Autor Alexander Freitag

Natürlich kann man den ZDF-Interviewgau nach Abschluss des Champions-League-Finales sportlich nehmen. Passiert halt schon mal. Haken dran. Und generell würde ich das, abseits eines gewissen Spotts über einen bräsigen ÖR, auch so sehen. Wenn man aber mal aus der Vogelperspektive drauf schaut, ergibt sich auch eine andere Sichtweise.

Beginnend beim ZDF-Rasenreporter, der im Frollein-Rottenmeier-Stil den eben erfolgreichen Sportler zunächst indirekt fragend daran erinnert, dass er und seine Mannschaft ja eigentlich gar nicht so dolle gespielt hätten – der germanische Neidreflex lässt da verdrießlich grüßen. Auch die zweite Frage geht in diese Richtung, denn der ÖR-Journalist sieht sich ganz offenkundig in der Position, aufklärend zu wirken. Daraufhin erhält er vom schon genannten, eben erfolgreichen Sportler eine erfrischend klare Ansage, nach der er 90 Minuten Zeit hatte, sich vernünftige Fragen auszudenken – und dabei bis hierhin erkennbar gescheitert ist. Anstatt also nun umzuschalten, und einzusehen, dass es so nicht funktioniert, schiebt der famose ZDF-Rasenreporter, immer noch beseelt vom Auftrage der sachlichen Aufklärung, eine dritte Frage hinterher, die der Dämlichkeit der beiden vorherigen Fragen schnurstracks folgt. Das Ergebnis ist bekannt: Der erfolgreiche Sportler hat keine Lust mehr auf den verkniffenen Deutschen im Reporter-Gewand – und bricht das Interview einfach ab.

Beim Blick auf den Sportler fallen ein paar Dinge auf. Kroos ist einer der erfolgreichsten deutschen Fußballer der jüngeren Geschichte. Weltmeister, nunmehr fünffacher CL-Sieger, leistungsbetont. Seit etlichen Jahren lebt er fern der verkniffen gewordenen Heimat, die sich mit leistungslosem Buntheitsgedöns feiert – ohne indessen dabei Titel oder Erfolge zu erzielen. Kroos lebt in einer völlig anderen kulturellen Welt, weitab deutschen Besserwissens und Moralgetue. Bodenständig, Familienmensch, klassischen Lebensweisen folgend, die es in den ach so progressiven deutschen Landen, wg. Diversität und so, zwischenzeitlich sehr schwer haben. Und ist extrem erfolgreich dabei. Seine Laufbahn in der Regenbogen-Mannschaft des DFB hat er, wohl einer gewissen Konsequenz folgend, zwischenzeitlich beendet.

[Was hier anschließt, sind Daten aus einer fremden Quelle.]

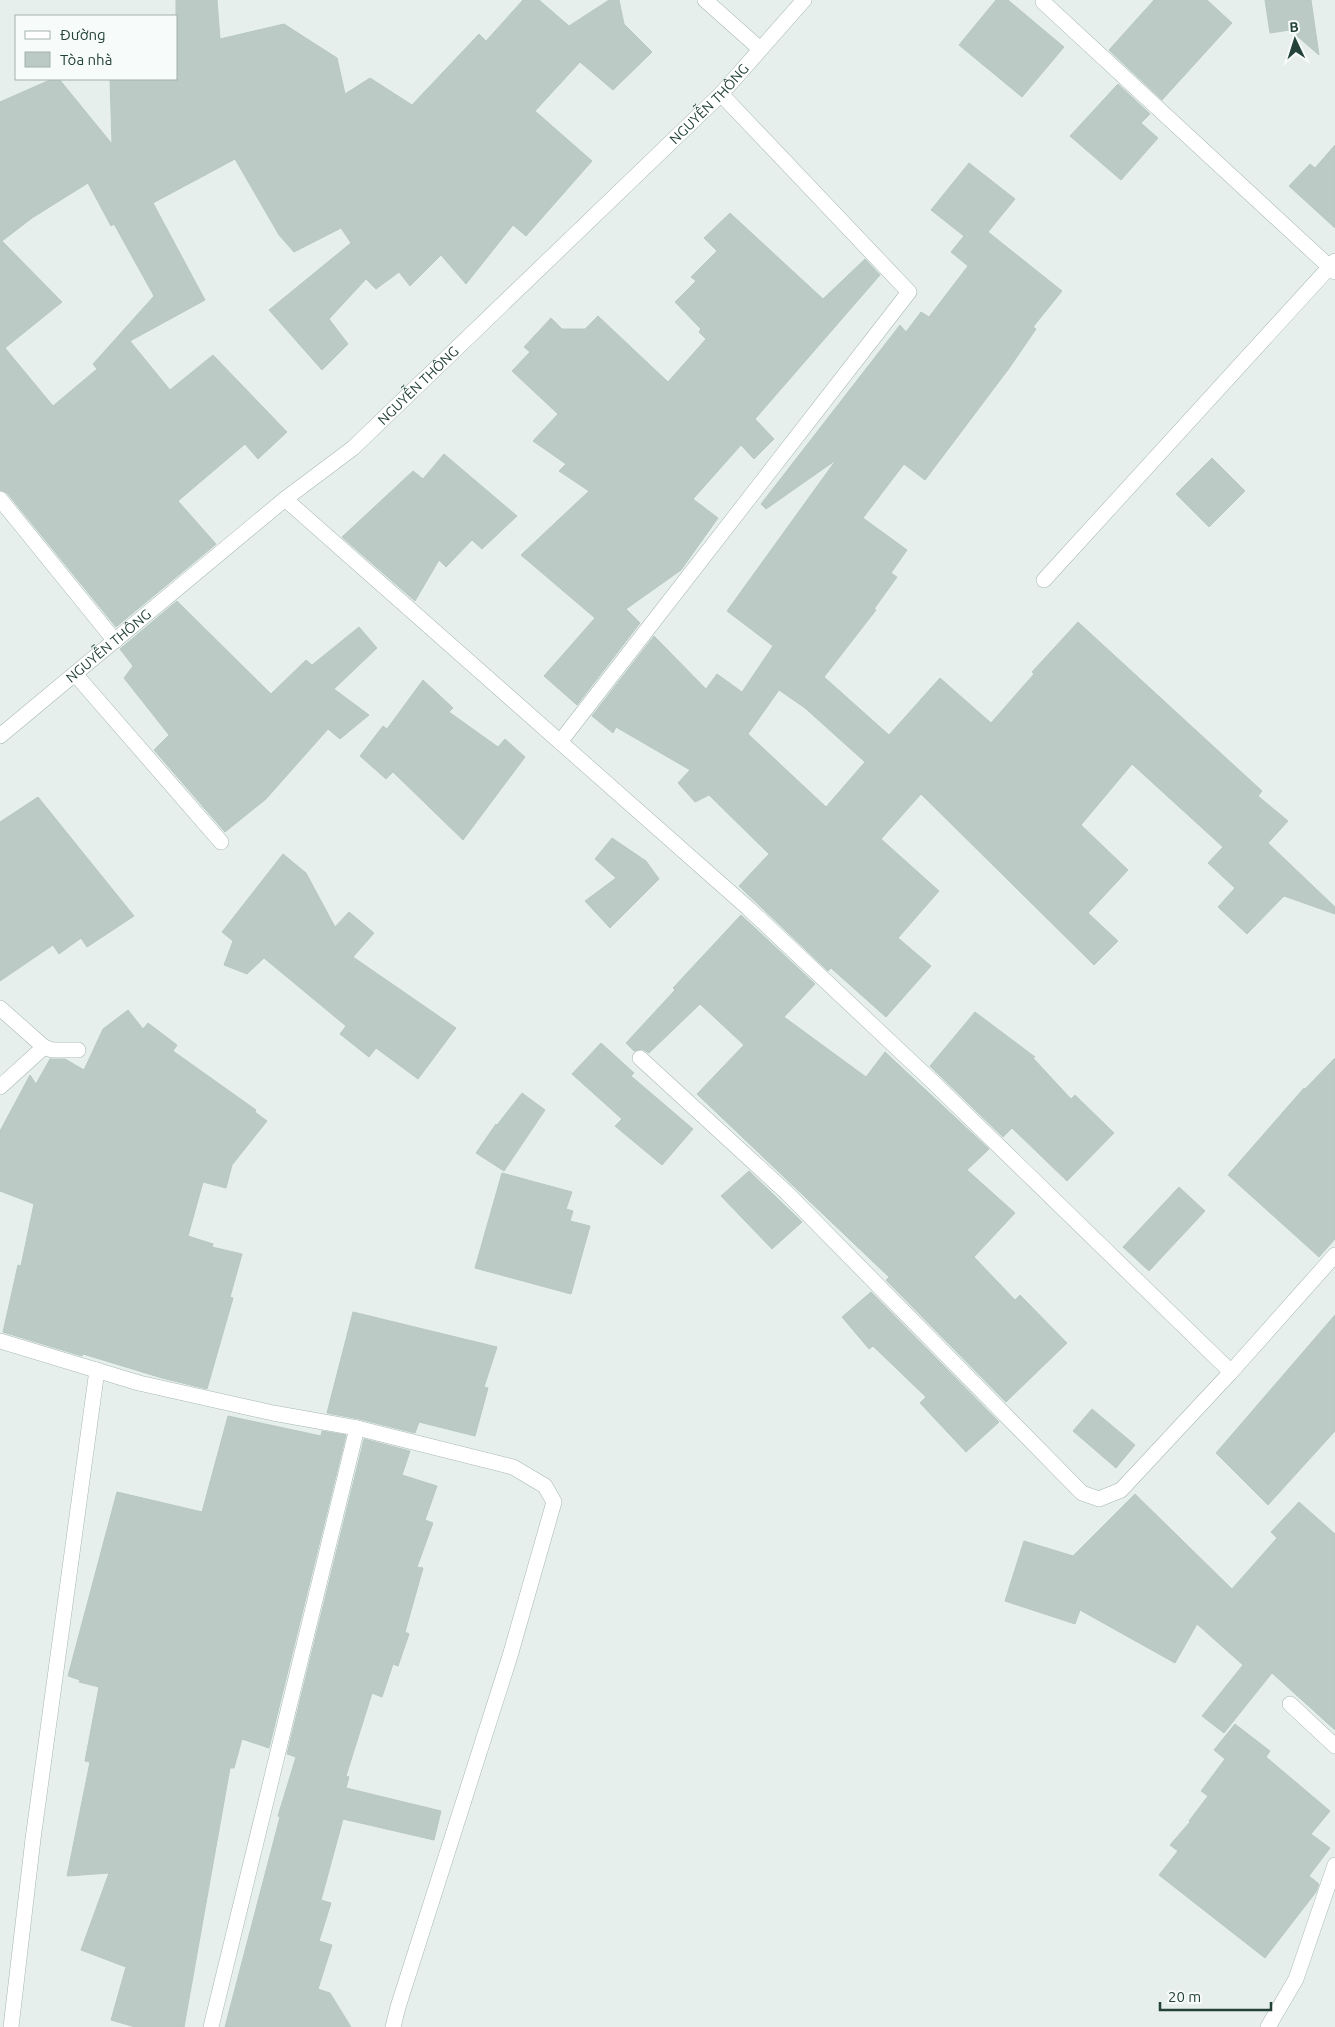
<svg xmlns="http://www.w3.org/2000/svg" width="1335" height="2027" font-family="Ubuntu,sans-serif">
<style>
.building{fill:#bbcac4;stroke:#b8c9c2;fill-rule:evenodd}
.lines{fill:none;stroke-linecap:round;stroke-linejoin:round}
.service-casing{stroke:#a8b8b2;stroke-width:16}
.minor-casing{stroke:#a8b8b2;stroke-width:16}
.tertiary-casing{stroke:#a8b8b2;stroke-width:16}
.service{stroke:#fff;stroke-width:15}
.minor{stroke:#fff;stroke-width:15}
.tertiary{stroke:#fff;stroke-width:15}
.labels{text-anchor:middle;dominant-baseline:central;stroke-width:4;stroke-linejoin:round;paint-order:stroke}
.street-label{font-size:14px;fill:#24423a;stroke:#f7fbf9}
</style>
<rect width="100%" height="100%" fill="#e6efeb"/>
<!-- building -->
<g class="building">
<path d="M176,0H217L220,39L284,24L337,58L345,94L370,78L412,105L479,34L486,41L523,0H539L569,26L609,0H619L624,24L652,52L613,90L580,62L535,111L592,161L526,236L513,225L466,284L441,255L410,286L399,272L376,289L366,279L329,319L348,344L322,370L269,310L351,243L341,228L294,252L279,235L235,159L153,203L205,300L130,341L170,390L213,355L287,432L258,459L245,444L178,501L216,544L116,627L7,493L0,490V102L52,79H59L112,144L110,79H176ZM88,183L111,226L114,224L154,296L93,364L97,369L53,406L5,348L62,302L2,241L32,218Z"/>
<polygon points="996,0 1008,0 1064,47 1022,97 959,45"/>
<polygon points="1154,0 1207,0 1232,23 1162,100 1109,50"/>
<polygon points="1265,0 1311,0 1319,55 1290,30 1270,33"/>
<polygon points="1118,84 1150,114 1141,123 1158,138 1121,180 1070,136"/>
<polygon points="1335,145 1335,228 1289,186 1310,164 1315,168"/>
<path d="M969,163L1015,199L988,232L1062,291L1033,327L1036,329L1010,367L925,480L904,464L863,518L907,550L891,573L897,577L874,609L876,610L824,677L889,735L940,678L991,723L1034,674L1032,672L1078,622L1262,791L1258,796L1288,821L1268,843L1335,907V914L1284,896L1247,934L1218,907L1235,888L1208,863L1223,847L1132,764L1081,825L1128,870L1088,913L1118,941L1094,965L921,794L881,839L939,891L898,938L931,966L886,1017L831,968L828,971L739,886L769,854L709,795L695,802L678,783L690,770L616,727L613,733L592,716L654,636L706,689L717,674L742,692L773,646L727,611L836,460L766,509L761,504L900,325L906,332L921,312L929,317L968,266L951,252L964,236L931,210ZM779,690L805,708L865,762L826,807L748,734Z"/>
<polygon points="730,213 823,299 865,259 880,275 755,419 774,439 754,459 741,445 693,499 718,518 681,570 626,609 640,623 577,705 544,676 595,618 521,555 589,491 559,471 566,464 533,441 558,414 512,371 530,352 524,347 551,318 562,329 585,329 598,316 668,382 706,339 699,332 701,329 675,302 696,281 691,277 717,251 704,238"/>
<polygon points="444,454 517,516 482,549 472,540 446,567 439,560 415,601 342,537 413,471 423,479"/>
<polygon points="1212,458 1245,491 1209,527 1176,494"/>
<polygon points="177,601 271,694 306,660 312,665 359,627 377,648 334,689 369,715 340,739 328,729 266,799 225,832 154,750 169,735 124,678 133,666 120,649"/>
<polygon points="423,680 453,708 449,712 498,747 505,739 525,757 463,840 393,772 386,779 360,756 383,726 387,729"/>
<polygon points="38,797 134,916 87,947 81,938 59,954 53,945 0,981 0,822"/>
<polygon points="612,838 646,861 659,879 610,928 585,901 616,878 595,859"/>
<polygon points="283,854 306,873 335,927 349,912 374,933 353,957 456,1028 418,1079 376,1048 369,1057 340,1034 346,1026 264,958 247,974 224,965 233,941 222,932"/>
<polygon points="741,915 815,984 784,1017 866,1077 885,1052 989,1149 967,1170 1015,1213 974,1257 1015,1300 1020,1295 1067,1343 1006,1402 886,1280 889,1277 697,1094 744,1045 700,1004 649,1053 642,1049 634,1051 626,1043 675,990 673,988"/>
<polygon points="128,1010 143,1029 148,1023 177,1045 173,1051 256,1110 255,1112 267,1121 232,1165 226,1188 203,1182 188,1236 213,1244 212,1247 242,1254 230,1297 233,1298 207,1389 162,1378 83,1354 82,1356 3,1332 18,1265 21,1266 34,1204 0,1191 0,1131 30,1075 36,1084 50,1059 65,1059 84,1070 103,1029"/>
<polygon points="975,1012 1035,1057 1033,1058 1071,1099 1075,1095 1114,1133 1067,1181 1012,1128 1003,1137 930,1066"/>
<polygon points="601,1043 634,1073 631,1076 693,1129 662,1165 615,1126 622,1119 572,1074"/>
<polygon points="1335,1058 1335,1239 1319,1257 1228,1175 1304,1088 1305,1089"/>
<polygon points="522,1093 545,1110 504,1171 476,1153 496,1124 497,1125"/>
<polygon points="749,1171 802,1222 772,1249 721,1196"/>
<polygon points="502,1173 572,1192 566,1209 573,1211 570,1221 590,1226 571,1294 475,1268"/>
<polygon points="1179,1187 1205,1211 1149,1271 1123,1247"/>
<polygon points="871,1292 999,1422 966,1452 920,1403 926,1397 873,1346 869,1349 842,1317"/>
<polygon points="353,1312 497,1347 484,1387 488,1388 475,1436 419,1422 415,1433 359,1419 327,1413"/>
<polygon points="1335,1315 1335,1431 1268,1505 1216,1453"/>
<polygon points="1092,1409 1135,1445 1116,1468 1073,1431"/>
<polygon points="228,1416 321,1436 322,1431 346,1435 269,1748 242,1739 234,1768 230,1768 184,2027 135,2027 111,2020 126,1967 81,1950 109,1873 67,1876 90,1762 85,1761 99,1687 79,1682 80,1680 68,1676 117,1492 202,1512"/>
<polygon points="364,1439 410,1451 402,1475 437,1486 425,1520 433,1523 417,1567 423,1568 405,1632 409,1634 398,1666 393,1664 382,1697 372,1693 346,1776 349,1777 346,1788 441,1811 434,1840 343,1819 321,1900 331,1903 319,1941 332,1945 318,1989 330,1993 351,2027 225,2027 280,1817 278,1816 296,1757 287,1754"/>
<polygon points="1135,1494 1232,1589 1277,1538 1271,1532 1299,1502 1335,1534 1335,1730 1272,1673 1224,1733 1202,1716 1243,1665 1197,1624 1175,1663 1080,1610 1075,1624 1005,1601 1024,1541 1073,1556"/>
<polygon points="1235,1724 1270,1751 1266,1757 1330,1811 1311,1834 1330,1848 1309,1876 1319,1884 1316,1892 1265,1958 1159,1875 1178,1851 1170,1845 1190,1822 1189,1821 1208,1796 1201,1791 1225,1759 1214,1750"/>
</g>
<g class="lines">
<defs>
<g id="service">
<polyline points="705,0 760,49"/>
<polyline points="0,499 115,641"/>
<polyline points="357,1428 513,1467 545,1486 554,1502 510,1656 398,2007 393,2027"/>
</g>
<g id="minor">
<polyline points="1043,2 1335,272"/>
<polyline points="285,499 748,908 934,1083 1231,1372"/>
<polyline points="1044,580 1335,261"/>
<polyline points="75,674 221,842"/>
<polyline points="560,742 909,292 721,94"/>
<polyline points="0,1008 44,1047 52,1050 78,1050"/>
<polyline points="640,1058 787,1193 1082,1493 1099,1499 1121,1490 1231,1372 1335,1255"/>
<polyline points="0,1087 44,1047"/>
<polyline points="0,1341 139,1383 273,1413 357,1428 211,2027"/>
<polyline points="1290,1704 1335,1746"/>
<polyline points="11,2027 33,1839 97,1370"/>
</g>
<g id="tertiary">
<path id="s1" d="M0,736L285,499L353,448L721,94L804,0"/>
<polyline points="1268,2027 1296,1979 1335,1865"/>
</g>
</defs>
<!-- service casing -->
<use href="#service" class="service-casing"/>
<!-- minor casing -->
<use href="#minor" class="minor-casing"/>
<!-- tertiary casing -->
<use href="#tertiary" class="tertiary-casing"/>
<!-- service -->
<use href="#service" class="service"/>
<!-- minor -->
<use href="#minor" class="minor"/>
<!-- tertiary -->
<use href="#tertiary" class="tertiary"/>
</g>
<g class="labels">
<!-- street labels -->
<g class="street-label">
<text stroke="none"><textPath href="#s1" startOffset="951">NGUYỄN THÔNG</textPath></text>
<text stroke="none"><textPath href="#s1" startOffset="546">NGUYỄN THÔNG</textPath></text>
<text stroke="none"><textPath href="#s1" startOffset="141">NGUYỄN THÔNG</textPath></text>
</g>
</g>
<!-- legend -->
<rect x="15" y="15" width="162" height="65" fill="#f7fbf9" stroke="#a3b1ad"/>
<rect x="25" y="31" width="25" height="8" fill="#ffffff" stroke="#a3b1ad"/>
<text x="60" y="40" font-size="15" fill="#24423a">Đường</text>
<rect x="25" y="52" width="25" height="15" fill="#bbcac4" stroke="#a3b1ad"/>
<text x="60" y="65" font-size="15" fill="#24423a">Tòa nhà</text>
<!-- north arrow -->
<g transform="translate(1295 40) rotate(356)" stroke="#f7fbf9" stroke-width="4" paint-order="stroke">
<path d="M0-4L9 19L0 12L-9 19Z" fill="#24423a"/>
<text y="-8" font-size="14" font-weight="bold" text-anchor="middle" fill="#24423a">B</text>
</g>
<!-- scale -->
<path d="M1160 2002v8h111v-8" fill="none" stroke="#24423a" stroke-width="2.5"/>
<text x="1168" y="2002" font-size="15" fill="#24423a" stroke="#f7fbf9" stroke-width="4" paint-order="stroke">20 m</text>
</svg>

Fassen wir zusammen: Kroos, international, klassisch-familiär und leistungsbetont lebend, trifft auf bräsig-besserwissenden Moraldeutschen. Und lässt diesen, nach dem er sich zwei, drei Sätze von ihm angehört hat, einfach stehen. Es ist die protoptypische Situation der weltfremden Deutschen, die immer noch meinen, dass sie mit ihrem größenwahnsinnigen Rechtgehabe zur progressiven Avantgarde gehören, dem der Rest der Welt begeistert zuhören würde. Kroos ist in dieser Nussschalen-Situation der Rest der Welt, der diese dussligen Deutschen so restlos satt hat, dass er sie einfach stehen lässt.

„Jetzt isser weg!“, wusste der düpierte ZDF-Rasenreporter verdutzt in die Kamera schauend zu berichten. Ja, genau: Da war er weg. Wie alle anderen auch, die keine Lust mehr haben auf diese Deutschen. Und lieber zu den anderen gehen, die Leistung feiern. Und Emotionen teilen, statt ideologische Rechthaberei zu betreiben. Das verdutzte Gesicht des deutschen ÖR-Rasenreporters und seinen Satz sollte man sich merken: Es ist die Erfahrung, die den Deutschen zukünftig regelmäßig widerfahren wird: Man wird ihnen zwei, drei Sätze lang zuhören – und sie dann einfach stehen lassen.

Man könnte diesen Vorgang, wenn man denn will, mit dem Begriff „Kroosen“ ikonisieren.

Zum Autor: Alexander Freitag ist Wirtschaftspsychologe und Lehrbeauftragter für Präklinische Notfallmedizin & Psychiatrie. Er ist Mitautor des Buches „Die hysterische Republik“.


Anm. Steffen Meltzer: Bei Gastbeiträgen handelt es sich um persönliche Meinungen der jeweiligen Autoren. Die Bewertungen überlasse ich erwachsenen und mündigen Lesern. Meiner Kommentare bedarf es dazu nicht.